Oliver Reed (pictured) was certainly on a high when he played the part of booze-sozzled celebrity on the sofa talk show, After Dark (1991). Except he wasn't acting. It really was live, late night and alcohol-infused. And we thought standards were going down.
Reed's lines included: "That's where the widges, the widges and the women all go `Ooooooh' and the big old chopper and we're gonna go down there, lads." You can tell he was drunk just by reading it aloud. But don't try doing it in the staffroom - unless you're looking to get signed off before the end of term. Or risk losing your licence to teach.
Teachers, of course, know how to deal with difficult characters: they're called pupils. So we knew engaging Reed in serious conversation would just create more disruption - and it did.
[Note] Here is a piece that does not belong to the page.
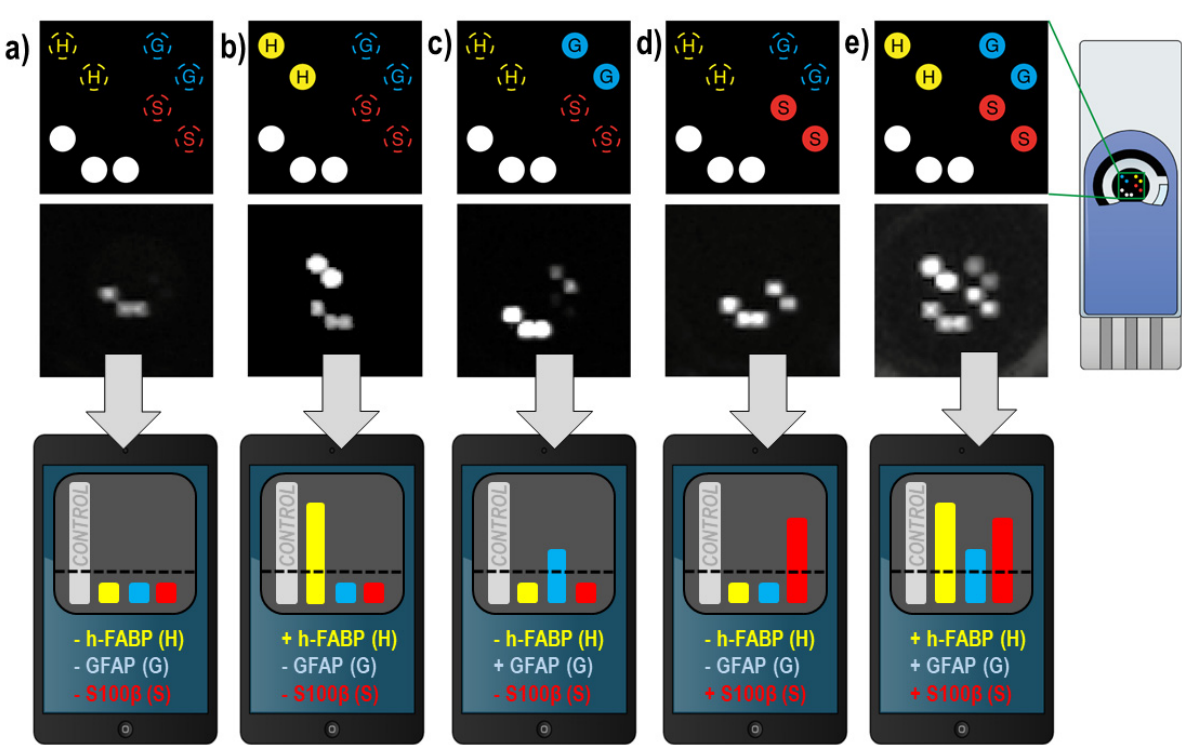
Figure 5. Multiplex ECL detection of mTBI biomarker panel established on a single SPCE. Top panel figures indicate the electrode patterns that contain alignment spots (“control”) made with BSA protein labelled with SULFO-TAG (white spots); spots for GFAP biomarker (blue spots with letter “G” indicate the position of GFAP capture antibodies); spots for h-FABP biomarker (yellow spots with letter “H” indicate the position of h-FABP capture antibodies); and spots for S100 β biomarker (red spots with letter “S” indicate the position of S100 β capture antibodies). Dashed letter spots indicate that no antigen was added (blank), while full-colored letter spots indicate that respective antigen was added in the assay. Middle panel figures respectively show real ECL images obtained from the electrode pattern indicated on top panel images, and bottom panel figures show the concept of the signal read-out displayed for the future envisioned mTBI POC diagnostic device: ( a ) biomarkers not detected in the sample (only three “control” spots are visible); ( b ) h-FABP biomarker detected; ( c ) GFAP biomarker detected; ( d ) S100 β biomarker detected; ( e ) all three biomarkers detected.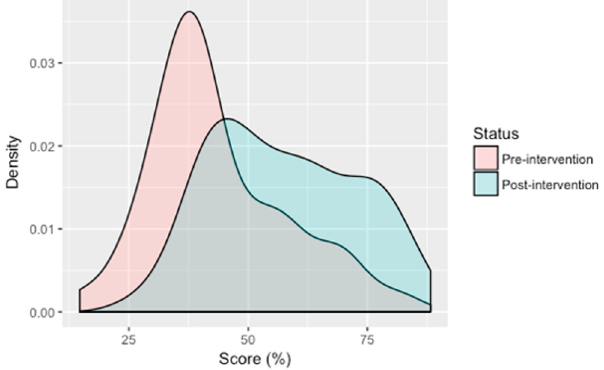
Figure 4. Density plot of pre- and post-intervention knowledge scores.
His sofa sophistry made the other normal guests seem oddities too. Perhaps they were.
By 12.30am, the middle of the night in those days, Reed tried a different tactic, refusing to speak anymore, with fingers over his lips like a naughty three-year-old. Then he removed them to force down another drink. After that, surprised that no one liked him, he upped and went. It was the cue for viewers to leave as well.
A snippet from Diane Abbott and Michael Portillo's late night sofa programme, This Week, was also featured, from 2004.
Their guest, Shane MacGowan, poured forth streams of noise while Janet Street-Porter, then presenter, tried to keep the conversation going. And she did - but Shane was the conversation - one long drivel of drivel.
Diane Abbot's eyes pointed to the heavens (or perhaps it was the studio ceiling). Michael Portillo first looked fascinated and then cross. He reminded me of a cat caught licking its bum who tries to cover up by appearing nonchalant. Cats do that - and so, it seems, do ex-politicians. Appear nonchalant, I mean.
In the section on TV chefs, we were reminded of where cookery began. Fanny Cradock, on Success Story, served her guest an assiette de fruits de mer. This was 1959 so he'd never seen such stuff before, never mind eaten it, but he couldn't help noticing his meal was moving. "It must be the quality of the champagne," whispered Craddock. She could have sorted out Oliver Reed.
Still, it was preferable to the young lady promising to cook placenta pate who admitted she wasn't quite sure of the recipe. Well if I were you, I'd miss out the main ingredient. An excuse for summer repeats of forgotten lowlights, TV's Believe it or Not also contained plenty of ingredients to make you choke, but all with laughter
Ray Tarleton is principal at South Dartmoor Community College in Ashburton, Devon.